SOURCE EXTRACT ▸

------------

At its simplest, a membership_test is just a single test_name entry and
it will be interpreted as the following ECL:

 ('test_name' IN vaidation_results.violations)

More complex boolean expressions will use that as the basis. For instance,
testing for “test_name_1 OR test_name_2“ — meaning, if either of the two
validation checks failed, execute the fix_ecl code — would be interpreted as the
following ECL:

  (('test_name_1' IN vaidation_results.violations)
   OR
   ('test_name_2' IN vaidation_results.violations))

The NOT() operator is also available, so testing for the absence of a
validation is supported.

fix_ecl is ECL code that fixes the problem. The most basic fix is
redefining a field value (e.g. my_field := new_value_expression).
If a string literal is included in the fix then the apostrophes must be
escaped because it is being defined within a string. If a REGEXFIND()

------------

WHAT THIS EXERCISE ASKS ▸
**1.** In the ECL snippets of the membership-test passage, list every test name that appears inside single quotation marks.
**2.** Extend the membership-test passage by continuing its final sentence and carrying the text on from there.
None of the records are used here.

Records held in a dataset ▸
------------

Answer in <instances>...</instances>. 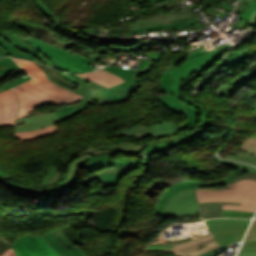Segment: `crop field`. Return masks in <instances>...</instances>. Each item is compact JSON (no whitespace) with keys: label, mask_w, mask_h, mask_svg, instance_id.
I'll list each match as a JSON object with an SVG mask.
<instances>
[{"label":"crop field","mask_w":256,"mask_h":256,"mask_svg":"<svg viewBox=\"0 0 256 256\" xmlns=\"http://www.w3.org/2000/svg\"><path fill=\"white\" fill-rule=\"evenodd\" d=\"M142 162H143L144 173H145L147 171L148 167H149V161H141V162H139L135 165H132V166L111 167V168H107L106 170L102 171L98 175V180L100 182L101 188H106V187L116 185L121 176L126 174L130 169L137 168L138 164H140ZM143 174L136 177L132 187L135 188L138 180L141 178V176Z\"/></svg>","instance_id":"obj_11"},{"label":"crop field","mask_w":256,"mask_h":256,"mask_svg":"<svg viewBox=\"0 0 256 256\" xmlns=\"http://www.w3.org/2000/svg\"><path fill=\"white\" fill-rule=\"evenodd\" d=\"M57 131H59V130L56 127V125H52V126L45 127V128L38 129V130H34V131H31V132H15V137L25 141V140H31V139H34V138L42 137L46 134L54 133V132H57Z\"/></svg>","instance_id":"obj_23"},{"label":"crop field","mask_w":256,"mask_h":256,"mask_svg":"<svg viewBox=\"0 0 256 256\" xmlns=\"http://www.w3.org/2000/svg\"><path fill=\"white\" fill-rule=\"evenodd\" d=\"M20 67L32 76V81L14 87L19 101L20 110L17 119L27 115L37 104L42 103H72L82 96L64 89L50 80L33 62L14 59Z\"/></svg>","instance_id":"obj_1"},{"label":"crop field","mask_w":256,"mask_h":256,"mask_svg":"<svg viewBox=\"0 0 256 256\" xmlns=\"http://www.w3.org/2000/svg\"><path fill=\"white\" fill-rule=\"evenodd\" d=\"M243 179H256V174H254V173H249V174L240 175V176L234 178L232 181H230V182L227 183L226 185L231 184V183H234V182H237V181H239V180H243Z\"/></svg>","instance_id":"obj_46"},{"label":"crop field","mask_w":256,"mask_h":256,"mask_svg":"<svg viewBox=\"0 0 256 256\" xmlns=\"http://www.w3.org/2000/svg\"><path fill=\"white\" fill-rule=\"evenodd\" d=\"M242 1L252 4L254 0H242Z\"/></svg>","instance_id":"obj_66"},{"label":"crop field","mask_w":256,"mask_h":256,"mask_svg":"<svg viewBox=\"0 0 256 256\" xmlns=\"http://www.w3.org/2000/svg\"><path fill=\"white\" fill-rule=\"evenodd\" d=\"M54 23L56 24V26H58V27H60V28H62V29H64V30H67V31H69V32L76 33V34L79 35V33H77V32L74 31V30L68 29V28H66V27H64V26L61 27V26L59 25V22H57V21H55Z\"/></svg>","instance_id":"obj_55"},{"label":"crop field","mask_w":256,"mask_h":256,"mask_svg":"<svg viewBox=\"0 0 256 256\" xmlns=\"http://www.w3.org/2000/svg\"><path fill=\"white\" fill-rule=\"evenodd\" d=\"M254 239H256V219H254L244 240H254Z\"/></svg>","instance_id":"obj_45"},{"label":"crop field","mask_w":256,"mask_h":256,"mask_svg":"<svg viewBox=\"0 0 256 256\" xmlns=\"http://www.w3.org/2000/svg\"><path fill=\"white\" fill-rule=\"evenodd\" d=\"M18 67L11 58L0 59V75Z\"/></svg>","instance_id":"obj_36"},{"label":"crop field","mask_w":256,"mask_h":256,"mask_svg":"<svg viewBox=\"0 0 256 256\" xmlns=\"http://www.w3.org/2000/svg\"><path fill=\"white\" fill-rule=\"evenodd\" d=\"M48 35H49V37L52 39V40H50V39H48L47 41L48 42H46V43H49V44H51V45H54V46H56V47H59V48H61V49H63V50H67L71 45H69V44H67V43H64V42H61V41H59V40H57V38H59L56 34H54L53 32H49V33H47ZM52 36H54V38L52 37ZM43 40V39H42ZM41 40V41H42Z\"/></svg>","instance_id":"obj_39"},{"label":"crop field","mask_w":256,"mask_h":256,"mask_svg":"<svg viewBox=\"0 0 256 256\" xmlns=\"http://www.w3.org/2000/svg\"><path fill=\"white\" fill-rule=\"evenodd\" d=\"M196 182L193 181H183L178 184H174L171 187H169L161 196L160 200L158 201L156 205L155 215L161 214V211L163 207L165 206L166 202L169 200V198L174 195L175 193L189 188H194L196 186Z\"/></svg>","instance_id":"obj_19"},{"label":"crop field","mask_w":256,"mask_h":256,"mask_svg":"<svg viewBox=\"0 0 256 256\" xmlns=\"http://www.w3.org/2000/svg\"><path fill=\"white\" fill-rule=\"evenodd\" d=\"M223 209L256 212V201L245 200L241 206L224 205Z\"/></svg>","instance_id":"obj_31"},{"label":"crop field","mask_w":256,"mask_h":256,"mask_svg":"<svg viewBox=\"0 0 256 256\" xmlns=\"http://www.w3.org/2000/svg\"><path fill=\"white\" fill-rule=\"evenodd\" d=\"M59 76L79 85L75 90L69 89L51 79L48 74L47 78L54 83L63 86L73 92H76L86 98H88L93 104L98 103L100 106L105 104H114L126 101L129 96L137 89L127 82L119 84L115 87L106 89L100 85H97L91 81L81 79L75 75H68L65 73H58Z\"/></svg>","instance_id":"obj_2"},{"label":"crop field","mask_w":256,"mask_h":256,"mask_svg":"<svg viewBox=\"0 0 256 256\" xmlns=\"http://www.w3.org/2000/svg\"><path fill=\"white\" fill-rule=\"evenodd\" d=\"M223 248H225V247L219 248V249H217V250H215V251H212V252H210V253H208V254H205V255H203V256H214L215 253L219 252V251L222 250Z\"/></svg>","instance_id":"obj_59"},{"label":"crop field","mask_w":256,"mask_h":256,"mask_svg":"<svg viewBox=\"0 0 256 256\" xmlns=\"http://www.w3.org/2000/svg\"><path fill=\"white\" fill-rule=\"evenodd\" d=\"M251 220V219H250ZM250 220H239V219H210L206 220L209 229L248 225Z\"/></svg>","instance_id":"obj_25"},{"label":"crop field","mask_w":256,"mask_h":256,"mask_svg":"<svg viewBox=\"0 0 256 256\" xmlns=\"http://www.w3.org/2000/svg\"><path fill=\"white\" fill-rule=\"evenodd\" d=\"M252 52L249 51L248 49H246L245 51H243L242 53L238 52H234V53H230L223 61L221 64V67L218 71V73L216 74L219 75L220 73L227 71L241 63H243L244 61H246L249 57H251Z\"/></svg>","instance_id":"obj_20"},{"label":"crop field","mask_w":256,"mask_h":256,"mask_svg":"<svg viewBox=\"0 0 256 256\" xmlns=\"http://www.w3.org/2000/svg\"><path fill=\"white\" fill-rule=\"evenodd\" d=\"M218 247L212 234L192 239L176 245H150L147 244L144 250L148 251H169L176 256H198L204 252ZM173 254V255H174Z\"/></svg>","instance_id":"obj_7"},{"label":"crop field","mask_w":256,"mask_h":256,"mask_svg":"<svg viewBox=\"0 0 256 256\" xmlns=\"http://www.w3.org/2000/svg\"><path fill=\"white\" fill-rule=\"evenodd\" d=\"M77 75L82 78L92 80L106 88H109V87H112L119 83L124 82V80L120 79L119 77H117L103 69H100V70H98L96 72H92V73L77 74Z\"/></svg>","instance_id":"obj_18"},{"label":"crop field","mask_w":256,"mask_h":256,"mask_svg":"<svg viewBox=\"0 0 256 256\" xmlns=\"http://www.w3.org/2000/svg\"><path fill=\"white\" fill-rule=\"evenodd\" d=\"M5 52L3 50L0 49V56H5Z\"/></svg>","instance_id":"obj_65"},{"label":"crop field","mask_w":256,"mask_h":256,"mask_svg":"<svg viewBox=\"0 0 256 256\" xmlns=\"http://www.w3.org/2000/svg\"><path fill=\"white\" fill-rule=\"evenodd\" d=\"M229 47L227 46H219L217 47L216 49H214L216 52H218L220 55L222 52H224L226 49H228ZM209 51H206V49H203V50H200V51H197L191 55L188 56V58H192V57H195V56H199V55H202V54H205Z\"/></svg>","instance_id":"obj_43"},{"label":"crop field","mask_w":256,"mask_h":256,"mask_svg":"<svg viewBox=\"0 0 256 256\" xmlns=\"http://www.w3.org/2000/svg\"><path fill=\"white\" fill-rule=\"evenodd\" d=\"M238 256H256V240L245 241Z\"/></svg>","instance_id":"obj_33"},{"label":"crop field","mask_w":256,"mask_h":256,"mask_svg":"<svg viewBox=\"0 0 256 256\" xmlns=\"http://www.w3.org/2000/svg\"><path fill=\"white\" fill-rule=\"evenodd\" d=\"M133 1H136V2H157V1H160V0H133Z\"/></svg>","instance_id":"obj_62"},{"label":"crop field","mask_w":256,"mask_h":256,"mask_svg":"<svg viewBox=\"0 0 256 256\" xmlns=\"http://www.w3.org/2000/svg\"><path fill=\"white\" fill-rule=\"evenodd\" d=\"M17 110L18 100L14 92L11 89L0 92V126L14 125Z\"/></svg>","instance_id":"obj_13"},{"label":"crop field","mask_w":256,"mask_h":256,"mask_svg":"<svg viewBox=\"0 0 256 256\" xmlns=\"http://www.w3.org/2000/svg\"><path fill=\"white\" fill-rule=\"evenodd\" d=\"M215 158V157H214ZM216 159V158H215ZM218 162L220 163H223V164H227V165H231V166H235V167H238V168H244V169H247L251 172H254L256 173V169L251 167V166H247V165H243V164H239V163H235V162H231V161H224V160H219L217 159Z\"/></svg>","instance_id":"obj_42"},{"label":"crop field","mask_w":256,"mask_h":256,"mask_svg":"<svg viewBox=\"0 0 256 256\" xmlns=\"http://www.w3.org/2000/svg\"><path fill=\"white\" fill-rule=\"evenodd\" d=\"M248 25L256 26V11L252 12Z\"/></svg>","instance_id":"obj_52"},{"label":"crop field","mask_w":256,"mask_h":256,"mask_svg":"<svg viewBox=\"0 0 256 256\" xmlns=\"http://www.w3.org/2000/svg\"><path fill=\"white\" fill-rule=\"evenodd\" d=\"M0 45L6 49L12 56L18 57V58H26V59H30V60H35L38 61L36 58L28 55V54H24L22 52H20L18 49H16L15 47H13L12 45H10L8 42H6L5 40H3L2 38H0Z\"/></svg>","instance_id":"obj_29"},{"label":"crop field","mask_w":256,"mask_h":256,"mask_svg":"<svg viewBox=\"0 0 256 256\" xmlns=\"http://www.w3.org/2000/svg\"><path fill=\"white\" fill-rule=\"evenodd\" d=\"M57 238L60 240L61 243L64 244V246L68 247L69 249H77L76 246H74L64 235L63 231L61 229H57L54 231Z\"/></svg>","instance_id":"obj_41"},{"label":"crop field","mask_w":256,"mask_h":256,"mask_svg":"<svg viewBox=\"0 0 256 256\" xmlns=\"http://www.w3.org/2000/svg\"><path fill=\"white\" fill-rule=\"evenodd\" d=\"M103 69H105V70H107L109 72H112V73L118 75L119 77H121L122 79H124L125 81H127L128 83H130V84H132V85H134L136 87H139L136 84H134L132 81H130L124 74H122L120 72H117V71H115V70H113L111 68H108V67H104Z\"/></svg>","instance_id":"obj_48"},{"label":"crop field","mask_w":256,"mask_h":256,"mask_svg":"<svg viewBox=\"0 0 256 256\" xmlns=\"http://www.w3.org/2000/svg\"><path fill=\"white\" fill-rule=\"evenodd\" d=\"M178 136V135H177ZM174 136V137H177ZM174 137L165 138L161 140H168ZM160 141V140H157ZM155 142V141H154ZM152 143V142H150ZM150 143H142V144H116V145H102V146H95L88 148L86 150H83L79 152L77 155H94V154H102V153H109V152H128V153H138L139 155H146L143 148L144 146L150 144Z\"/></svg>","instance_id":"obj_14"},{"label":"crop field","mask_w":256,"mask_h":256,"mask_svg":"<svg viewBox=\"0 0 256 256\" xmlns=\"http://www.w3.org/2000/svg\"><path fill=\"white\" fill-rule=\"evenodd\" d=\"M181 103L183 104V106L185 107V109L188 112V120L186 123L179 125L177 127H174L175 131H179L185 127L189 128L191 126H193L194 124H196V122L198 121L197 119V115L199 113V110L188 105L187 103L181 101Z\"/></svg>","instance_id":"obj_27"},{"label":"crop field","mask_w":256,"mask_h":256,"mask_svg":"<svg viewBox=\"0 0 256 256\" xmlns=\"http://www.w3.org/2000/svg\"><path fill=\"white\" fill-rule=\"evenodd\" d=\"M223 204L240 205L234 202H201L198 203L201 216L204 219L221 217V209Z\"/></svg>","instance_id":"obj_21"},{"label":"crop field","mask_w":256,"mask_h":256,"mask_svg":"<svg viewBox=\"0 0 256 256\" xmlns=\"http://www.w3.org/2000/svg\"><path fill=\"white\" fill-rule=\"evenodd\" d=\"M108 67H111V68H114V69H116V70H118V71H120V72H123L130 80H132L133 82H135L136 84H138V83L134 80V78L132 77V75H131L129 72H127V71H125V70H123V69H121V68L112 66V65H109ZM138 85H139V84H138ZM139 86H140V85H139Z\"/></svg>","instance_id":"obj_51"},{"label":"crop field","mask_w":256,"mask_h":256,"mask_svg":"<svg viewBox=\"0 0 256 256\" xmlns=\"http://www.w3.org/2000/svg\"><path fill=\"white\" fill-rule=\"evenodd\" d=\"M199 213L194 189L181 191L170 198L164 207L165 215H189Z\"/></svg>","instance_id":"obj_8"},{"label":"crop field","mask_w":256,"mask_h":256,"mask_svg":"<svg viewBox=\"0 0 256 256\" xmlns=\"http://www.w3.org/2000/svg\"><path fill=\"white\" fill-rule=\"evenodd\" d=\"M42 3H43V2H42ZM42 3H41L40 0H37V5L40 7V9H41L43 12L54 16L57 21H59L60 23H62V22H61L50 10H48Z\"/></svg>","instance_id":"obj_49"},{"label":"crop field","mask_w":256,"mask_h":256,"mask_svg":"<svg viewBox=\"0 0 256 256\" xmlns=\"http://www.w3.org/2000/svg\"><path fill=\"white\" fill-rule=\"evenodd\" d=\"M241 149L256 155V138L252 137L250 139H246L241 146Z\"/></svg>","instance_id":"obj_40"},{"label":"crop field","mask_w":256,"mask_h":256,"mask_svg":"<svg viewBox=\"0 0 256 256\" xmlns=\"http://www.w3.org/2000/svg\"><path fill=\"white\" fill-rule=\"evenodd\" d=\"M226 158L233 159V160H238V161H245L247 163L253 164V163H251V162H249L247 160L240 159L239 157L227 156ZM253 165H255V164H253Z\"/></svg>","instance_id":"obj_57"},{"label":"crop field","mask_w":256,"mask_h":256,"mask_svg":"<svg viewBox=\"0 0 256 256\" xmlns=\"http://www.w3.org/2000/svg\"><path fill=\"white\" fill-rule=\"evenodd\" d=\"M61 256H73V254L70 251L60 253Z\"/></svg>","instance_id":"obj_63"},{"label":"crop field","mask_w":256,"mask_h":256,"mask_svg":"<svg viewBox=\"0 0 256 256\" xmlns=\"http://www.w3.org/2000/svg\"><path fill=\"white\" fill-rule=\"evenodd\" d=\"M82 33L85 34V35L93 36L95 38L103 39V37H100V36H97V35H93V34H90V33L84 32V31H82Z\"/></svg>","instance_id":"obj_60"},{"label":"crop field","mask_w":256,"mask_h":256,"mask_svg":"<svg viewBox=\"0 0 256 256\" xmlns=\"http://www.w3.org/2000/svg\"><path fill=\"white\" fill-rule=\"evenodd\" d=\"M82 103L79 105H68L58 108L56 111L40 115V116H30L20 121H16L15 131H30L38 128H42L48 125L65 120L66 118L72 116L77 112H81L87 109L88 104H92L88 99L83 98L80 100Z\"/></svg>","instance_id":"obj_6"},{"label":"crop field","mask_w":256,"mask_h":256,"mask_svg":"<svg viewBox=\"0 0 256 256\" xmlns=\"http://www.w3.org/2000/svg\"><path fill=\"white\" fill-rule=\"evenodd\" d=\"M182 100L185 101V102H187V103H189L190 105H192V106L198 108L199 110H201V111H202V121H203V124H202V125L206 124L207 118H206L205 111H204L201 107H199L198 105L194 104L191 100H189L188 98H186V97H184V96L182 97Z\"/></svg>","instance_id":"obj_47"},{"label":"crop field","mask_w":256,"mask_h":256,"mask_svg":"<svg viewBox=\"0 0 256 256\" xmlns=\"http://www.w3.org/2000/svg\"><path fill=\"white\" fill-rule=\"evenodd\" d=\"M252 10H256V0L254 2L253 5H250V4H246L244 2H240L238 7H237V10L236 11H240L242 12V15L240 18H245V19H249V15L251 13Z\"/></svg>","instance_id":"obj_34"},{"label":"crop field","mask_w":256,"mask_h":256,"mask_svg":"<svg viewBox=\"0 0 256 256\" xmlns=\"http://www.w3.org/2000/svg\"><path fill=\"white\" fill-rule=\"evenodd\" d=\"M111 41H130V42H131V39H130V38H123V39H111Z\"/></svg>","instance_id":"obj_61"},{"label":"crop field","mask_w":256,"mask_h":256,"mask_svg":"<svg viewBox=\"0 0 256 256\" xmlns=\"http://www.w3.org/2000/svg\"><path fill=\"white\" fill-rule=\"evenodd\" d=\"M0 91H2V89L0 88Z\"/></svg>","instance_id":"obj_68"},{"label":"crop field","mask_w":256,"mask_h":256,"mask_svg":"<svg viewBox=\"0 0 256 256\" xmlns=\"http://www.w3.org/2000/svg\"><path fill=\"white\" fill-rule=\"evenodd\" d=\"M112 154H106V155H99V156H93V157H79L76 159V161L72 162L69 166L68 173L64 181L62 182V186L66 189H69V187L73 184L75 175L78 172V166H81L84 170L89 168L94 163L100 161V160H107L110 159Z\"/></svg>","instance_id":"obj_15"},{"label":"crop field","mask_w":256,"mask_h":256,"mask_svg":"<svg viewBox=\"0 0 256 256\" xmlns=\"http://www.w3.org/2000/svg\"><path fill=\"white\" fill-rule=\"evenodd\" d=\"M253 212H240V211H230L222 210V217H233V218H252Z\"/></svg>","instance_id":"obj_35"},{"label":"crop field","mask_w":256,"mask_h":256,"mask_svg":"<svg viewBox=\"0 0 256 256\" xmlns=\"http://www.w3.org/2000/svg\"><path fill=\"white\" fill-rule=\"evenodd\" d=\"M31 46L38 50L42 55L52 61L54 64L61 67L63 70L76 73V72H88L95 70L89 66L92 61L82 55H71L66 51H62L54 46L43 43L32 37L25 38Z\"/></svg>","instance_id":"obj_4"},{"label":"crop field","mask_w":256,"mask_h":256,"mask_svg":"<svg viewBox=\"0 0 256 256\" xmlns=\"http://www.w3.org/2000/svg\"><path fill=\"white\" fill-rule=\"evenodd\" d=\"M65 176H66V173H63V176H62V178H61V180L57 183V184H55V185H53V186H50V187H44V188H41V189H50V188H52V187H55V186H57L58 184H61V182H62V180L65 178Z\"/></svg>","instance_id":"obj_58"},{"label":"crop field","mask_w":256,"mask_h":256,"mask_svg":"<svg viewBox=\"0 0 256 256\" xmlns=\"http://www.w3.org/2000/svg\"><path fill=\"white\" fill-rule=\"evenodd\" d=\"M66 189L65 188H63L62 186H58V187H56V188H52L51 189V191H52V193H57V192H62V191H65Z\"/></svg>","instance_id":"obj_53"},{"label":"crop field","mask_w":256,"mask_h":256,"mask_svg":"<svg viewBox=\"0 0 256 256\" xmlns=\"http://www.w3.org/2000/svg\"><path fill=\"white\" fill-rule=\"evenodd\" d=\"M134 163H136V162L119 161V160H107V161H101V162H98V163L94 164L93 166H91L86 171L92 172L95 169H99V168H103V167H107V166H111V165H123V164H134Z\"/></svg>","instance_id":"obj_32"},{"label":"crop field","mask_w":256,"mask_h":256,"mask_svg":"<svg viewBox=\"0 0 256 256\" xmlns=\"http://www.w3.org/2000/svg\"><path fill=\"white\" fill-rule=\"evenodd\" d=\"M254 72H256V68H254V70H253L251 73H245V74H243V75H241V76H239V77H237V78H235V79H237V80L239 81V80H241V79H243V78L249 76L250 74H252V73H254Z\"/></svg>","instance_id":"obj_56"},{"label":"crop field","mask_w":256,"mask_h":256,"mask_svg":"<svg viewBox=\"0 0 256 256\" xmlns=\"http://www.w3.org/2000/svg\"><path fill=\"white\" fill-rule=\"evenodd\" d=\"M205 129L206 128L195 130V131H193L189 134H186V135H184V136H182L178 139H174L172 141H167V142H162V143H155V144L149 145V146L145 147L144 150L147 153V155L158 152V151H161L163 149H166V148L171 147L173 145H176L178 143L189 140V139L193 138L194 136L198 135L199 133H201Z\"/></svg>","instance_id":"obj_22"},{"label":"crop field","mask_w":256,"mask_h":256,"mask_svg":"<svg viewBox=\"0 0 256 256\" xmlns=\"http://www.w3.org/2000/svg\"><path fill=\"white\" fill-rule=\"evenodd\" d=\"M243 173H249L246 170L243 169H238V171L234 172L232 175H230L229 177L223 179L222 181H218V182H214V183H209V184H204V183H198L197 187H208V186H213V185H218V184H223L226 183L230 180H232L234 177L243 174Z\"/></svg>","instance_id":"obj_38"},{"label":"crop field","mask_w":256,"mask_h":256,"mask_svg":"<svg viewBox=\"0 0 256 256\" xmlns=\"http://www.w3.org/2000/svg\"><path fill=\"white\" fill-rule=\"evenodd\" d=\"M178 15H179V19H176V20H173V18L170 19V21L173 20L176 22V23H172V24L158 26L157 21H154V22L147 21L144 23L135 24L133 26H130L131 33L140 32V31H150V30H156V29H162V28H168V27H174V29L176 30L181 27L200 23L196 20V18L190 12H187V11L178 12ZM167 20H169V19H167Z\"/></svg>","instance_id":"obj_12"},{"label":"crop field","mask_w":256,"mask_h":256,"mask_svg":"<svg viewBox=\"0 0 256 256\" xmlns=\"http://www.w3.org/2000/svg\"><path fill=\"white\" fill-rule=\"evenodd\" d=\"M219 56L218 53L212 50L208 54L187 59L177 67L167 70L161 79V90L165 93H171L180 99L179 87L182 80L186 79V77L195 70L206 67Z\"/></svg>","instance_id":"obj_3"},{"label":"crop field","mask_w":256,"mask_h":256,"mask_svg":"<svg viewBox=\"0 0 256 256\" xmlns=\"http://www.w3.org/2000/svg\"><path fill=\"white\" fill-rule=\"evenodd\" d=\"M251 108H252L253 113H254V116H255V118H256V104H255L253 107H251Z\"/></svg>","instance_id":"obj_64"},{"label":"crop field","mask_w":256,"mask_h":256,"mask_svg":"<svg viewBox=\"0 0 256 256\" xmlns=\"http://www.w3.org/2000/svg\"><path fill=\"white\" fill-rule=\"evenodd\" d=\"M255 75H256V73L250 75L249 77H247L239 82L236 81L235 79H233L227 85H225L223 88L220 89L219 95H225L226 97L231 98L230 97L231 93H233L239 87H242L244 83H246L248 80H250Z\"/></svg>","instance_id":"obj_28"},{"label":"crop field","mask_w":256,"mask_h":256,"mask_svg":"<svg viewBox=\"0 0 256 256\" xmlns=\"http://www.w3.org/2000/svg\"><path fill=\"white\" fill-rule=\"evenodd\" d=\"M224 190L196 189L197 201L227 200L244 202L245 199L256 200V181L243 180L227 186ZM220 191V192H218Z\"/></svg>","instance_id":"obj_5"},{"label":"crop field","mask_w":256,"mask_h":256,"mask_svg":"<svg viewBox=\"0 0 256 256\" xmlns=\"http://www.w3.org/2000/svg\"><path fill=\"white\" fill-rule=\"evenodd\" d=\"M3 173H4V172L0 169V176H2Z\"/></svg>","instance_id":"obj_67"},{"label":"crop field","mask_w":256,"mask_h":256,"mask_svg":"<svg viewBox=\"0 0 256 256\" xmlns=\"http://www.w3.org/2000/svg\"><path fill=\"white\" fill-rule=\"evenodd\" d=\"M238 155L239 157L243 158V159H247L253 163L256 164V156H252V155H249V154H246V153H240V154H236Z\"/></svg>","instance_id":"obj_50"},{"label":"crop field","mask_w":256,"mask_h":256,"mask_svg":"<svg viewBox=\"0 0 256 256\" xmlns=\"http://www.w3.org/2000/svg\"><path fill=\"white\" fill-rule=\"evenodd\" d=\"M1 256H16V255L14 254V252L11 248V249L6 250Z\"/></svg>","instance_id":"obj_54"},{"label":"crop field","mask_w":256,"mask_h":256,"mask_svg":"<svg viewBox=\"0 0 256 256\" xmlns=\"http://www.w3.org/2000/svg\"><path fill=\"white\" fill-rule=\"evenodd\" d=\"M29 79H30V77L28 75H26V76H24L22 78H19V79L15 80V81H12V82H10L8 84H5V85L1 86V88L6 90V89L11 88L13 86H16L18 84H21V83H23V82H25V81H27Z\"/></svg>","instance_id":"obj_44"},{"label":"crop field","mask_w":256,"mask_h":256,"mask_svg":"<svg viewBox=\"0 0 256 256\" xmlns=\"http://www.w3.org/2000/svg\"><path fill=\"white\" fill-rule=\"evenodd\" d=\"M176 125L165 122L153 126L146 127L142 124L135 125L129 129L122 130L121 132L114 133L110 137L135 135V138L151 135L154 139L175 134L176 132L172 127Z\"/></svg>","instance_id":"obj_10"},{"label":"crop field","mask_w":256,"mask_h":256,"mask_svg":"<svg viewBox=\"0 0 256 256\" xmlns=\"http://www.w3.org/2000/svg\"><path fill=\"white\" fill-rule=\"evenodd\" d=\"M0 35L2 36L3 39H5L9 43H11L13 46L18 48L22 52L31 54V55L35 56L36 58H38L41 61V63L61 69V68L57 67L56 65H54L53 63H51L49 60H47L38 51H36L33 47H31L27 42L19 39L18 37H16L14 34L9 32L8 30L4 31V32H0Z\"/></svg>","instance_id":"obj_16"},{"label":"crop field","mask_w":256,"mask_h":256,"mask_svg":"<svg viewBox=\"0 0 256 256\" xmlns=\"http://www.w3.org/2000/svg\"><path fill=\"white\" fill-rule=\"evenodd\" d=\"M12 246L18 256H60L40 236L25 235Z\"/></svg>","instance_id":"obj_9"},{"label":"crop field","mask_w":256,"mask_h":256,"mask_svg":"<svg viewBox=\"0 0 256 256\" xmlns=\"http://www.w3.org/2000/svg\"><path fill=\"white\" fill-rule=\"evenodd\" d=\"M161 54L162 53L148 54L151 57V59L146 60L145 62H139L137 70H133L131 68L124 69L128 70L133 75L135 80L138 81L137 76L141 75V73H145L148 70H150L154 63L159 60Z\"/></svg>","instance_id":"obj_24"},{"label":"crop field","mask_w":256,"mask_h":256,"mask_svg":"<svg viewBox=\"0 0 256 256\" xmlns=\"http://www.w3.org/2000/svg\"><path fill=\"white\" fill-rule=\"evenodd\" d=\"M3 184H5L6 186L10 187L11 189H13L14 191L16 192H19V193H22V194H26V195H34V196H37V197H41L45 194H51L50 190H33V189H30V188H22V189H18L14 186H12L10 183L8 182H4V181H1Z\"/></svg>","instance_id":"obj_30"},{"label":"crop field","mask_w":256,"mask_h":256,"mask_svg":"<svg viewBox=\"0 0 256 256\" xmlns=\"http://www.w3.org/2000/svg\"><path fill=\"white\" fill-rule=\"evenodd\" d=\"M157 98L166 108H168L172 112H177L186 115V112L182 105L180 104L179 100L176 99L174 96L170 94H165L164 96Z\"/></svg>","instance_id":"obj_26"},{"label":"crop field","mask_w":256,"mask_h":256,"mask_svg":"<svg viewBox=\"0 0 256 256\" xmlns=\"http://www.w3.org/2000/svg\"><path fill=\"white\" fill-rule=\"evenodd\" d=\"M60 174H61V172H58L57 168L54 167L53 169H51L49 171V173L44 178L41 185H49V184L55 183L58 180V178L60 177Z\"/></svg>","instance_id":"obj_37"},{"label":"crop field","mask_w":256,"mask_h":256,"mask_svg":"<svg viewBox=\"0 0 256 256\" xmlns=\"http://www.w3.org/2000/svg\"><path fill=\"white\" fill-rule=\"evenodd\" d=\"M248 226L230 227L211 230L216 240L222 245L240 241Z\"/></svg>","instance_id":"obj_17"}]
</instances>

------------

ANSWERS PER TASK ▸
**1.** test_name, test_name_1, test_name_2

**2.**
or REGEXREPLACE() function is used and anything within the pattern needs
to be escaped then the backslash must be double-escaped. ECL already
requires a single escape (\\. or \\d) but including it in a test here
means you have to double-escape the backslash: \\\\. or \\\\d.

The ECL code used during the fix is executed within the scope of a single
dataset record. This means that the expression may reference any field
in the record. There is no need to include SELF or LEFT scoping prefixes
when citing a dataset field name.

Fix() imports the Std ECL library, so all standard library functions
are available for use within a fix. Also, because Fix() is a function
macro, any function that is in scope when Fix() is called may also be
used within a fix.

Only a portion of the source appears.